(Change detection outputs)
○ ○ ○ ○ ○
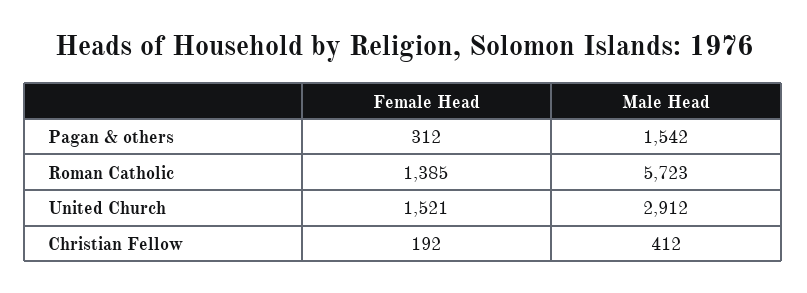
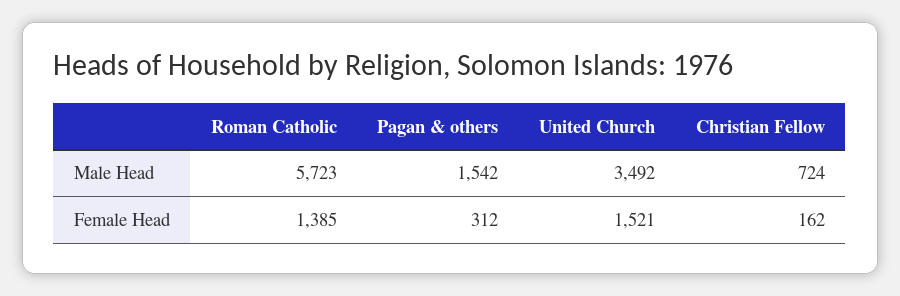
Male Head, United Church: 2912 -> 3492
Female Head, Christian Fellow: 192 -> 162
Male Head, Christian Fellow: 412 -> 724

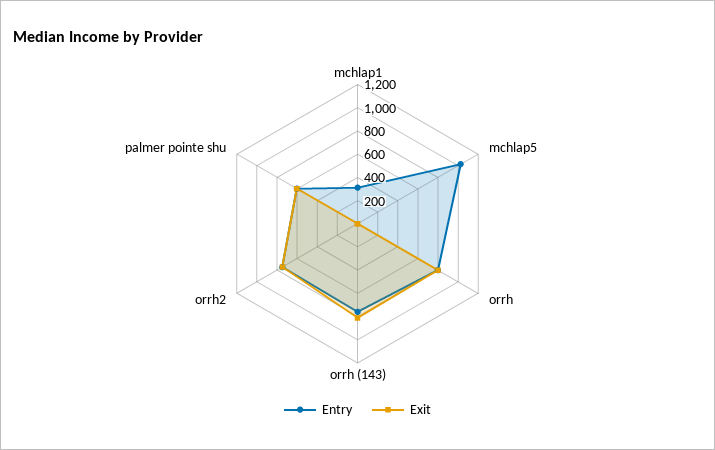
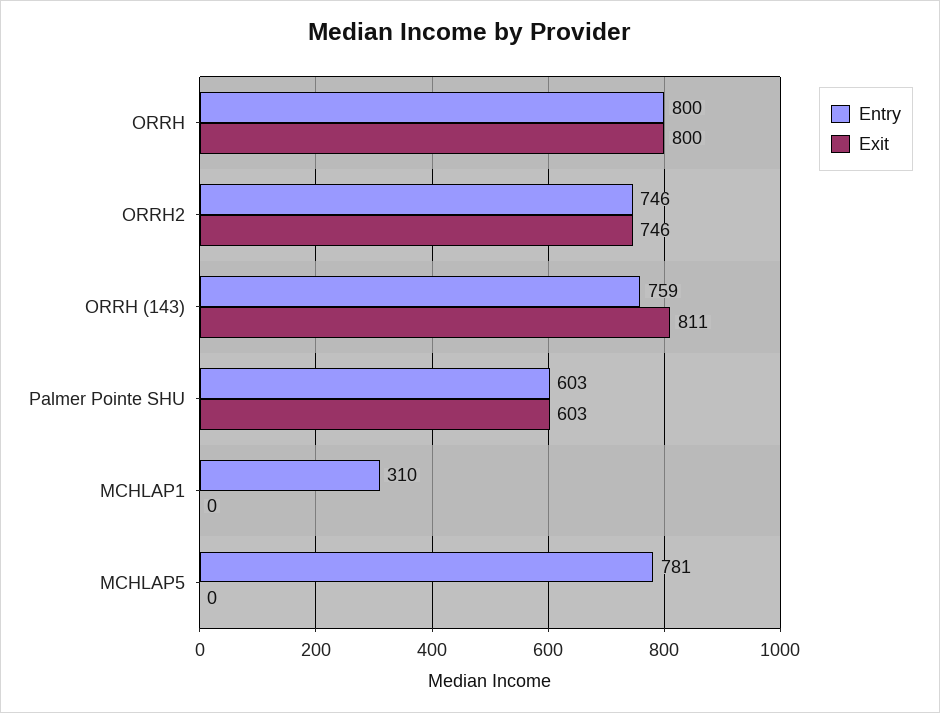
Entry, mchlap5: 1000 -> 781

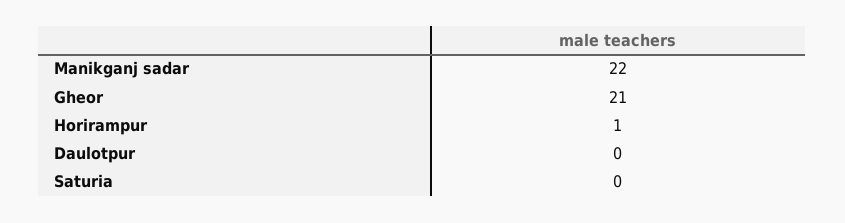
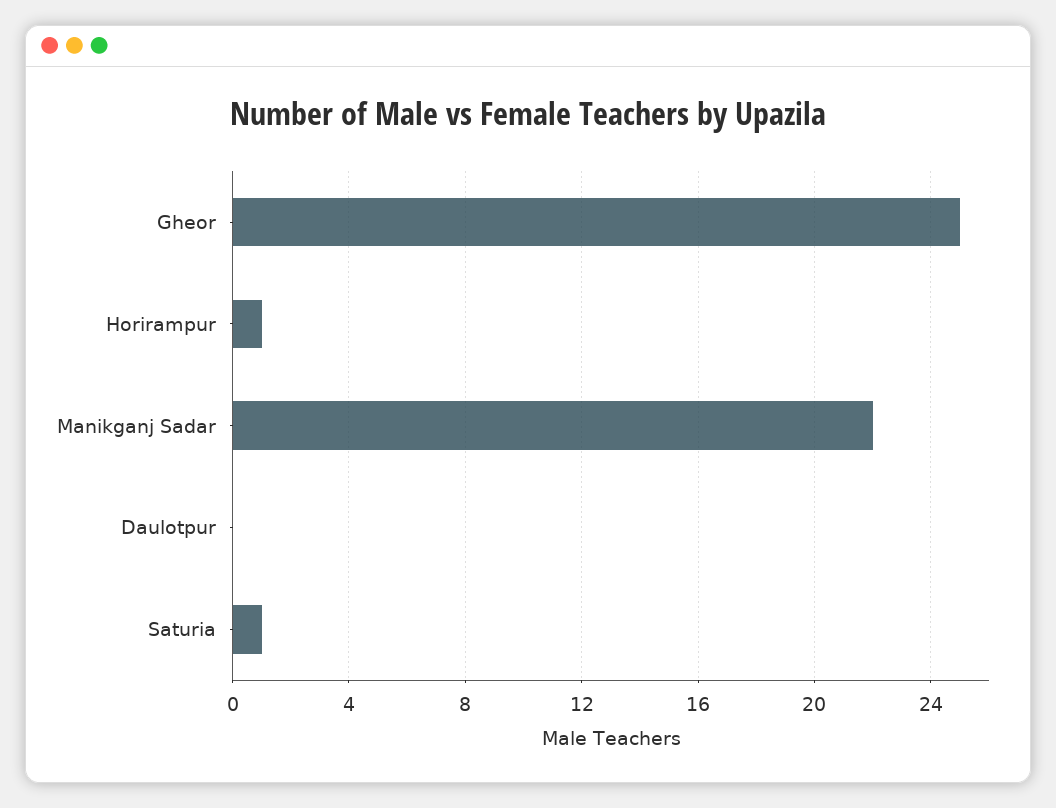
Gheor: 21 -> 25
Saturia: 0 -> 1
○ ○ ○ ○ ○
◆ **What you should do**:
Report, from the entries above, each line where "Fellow" is found.

◆ **Answer**:
Female Head, Christian Fellow: 192 -> 162
Male Head, Christian Fellow: 412 -> 724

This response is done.